Quote every line of the data below as it stands, omitting pictures.

### Items listed in a dataset:
^^^^^^^^^^^^^^^^

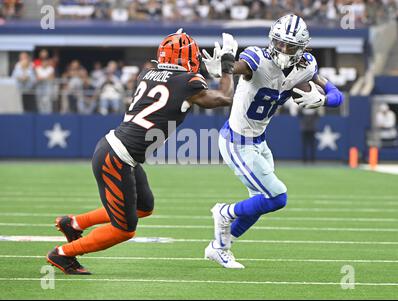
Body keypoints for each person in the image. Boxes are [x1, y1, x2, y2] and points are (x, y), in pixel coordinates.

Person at [46, 29, 237, 274]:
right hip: (117, 157)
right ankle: (62, 254)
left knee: (143, 207)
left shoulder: (147, 73)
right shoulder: (189, 83)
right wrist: (227, 68)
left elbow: (176, 84)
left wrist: (201, 73)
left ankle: (73, 223)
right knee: (124, 228)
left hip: (118, 151)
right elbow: (223, 97)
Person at [202, 14, 344, 268]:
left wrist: (323, 100)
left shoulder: (305, 66)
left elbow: (337, 95)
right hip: (237, 141)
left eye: (289, 46)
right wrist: (223, 69)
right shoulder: (258, 58)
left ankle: (219, 247)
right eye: (278, 43)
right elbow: (239, 67)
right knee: (277, 197)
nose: (282, 49)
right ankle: (224, 212)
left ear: (302, 48)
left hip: (259, 142)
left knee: (260, 203)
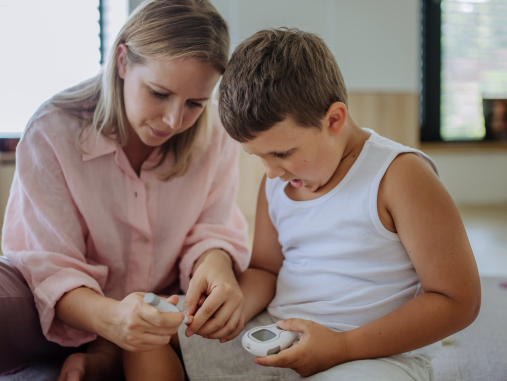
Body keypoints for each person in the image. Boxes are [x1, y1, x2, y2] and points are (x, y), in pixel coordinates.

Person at [0, 0, 250, 381]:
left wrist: (218, 267)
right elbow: (49, 270)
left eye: (195, 103)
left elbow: (212, 231)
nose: (174, 120)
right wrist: (111, 321)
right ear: (122, 62)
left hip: (167, 315)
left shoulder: (217, 136)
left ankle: (109, 356)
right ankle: (107, 352)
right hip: (53, 311)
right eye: (159, 93)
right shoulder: (52, 131)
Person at [176, 28, 481, 380]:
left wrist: (342, 346)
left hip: (371, 354)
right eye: (256, 156)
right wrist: (233, 308)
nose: (271, 171)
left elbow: (459, 300)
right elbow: (265, 270)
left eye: (282, 153)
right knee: (153, 341)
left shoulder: (400, 176)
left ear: (334, 120)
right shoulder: (276, 182)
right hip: (277, 335)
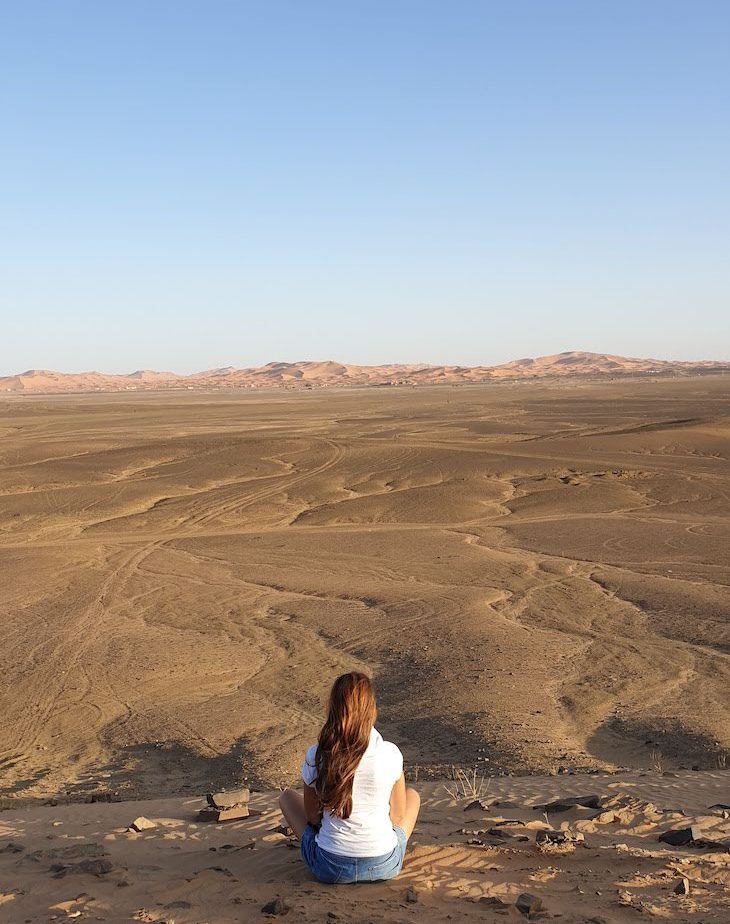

^^^^^^^^^^^^^^^^

### YOUR SOLUTION:
Body keypoints for each person in the image. Boxes are [x1, y1, x2, y2] and points are (x, y), in pixel coordinates.

Person at [46, 29, 237, 274]:
right hip: (117, 157)
right ankle: (62, 254)
left knee: (143, 207)
left shoulder: (147, 73)
right shoulder: (189, 83)
right wrist: (227, 68)
left elbow: (176, 84)
left wrist: (201, 73)
left ankle: (73, 223)
right knee: (124, 228)
left hip: (118, 151)
right elbow: (223, 97)
Person at [202, 14, 344, 268]:
left wrist: (323, 100)
left shoulder: (305, 66)
left elbow: (337, 95)
right hip: (237, 141)
left eye: (289, 46)
right wrist: (223, 69)
right shoulder: (258, 58)
left ankle: (219, 247)
right eye: (278, 43)
right elbow: (239, 67)
right knee: (277, 197)
nose: (282, 49)
right ankle: (224, 212)
left ear: (302, 48)
left hip: (259, 142)
left knee: (260, 203)
Body keypoints for each person in the image. Boxes are [x1, y1, x2, y2] and points are (x, y), in pixel coordinates.

Person at [0, 0, 250, 381]:
left wrist: (218, 267)
right elbow: (49, 270)
left eye: (195, 103)
left elbow: (212, 231)
nose: (174, 120)
right wrist: (111, 321)
right ear: (122, 62)
left hip: (167, 315)
left shoulder: (217, 136)
left ankle: (109, 356)
right ankle: (107, 352)
right hip: (53, 311)
right eye: (159, 93)
right shoulder: (52, 131)
Person at [176, 28, 481, 380]:
left wrist: (342, 346)
left hip: (371, 354)
right eye: (256, 156)
right wrist: (233, 308)
nose: (271, 171)
left elbow: (459, 300)
right elbow: (265, 270)
left eye: (282, 153)
right knee: (153, 341)
left shoulder: (400, 176)
left ear: (334, 120)
right shoulder: (276, 182)
right hip: (277, 335)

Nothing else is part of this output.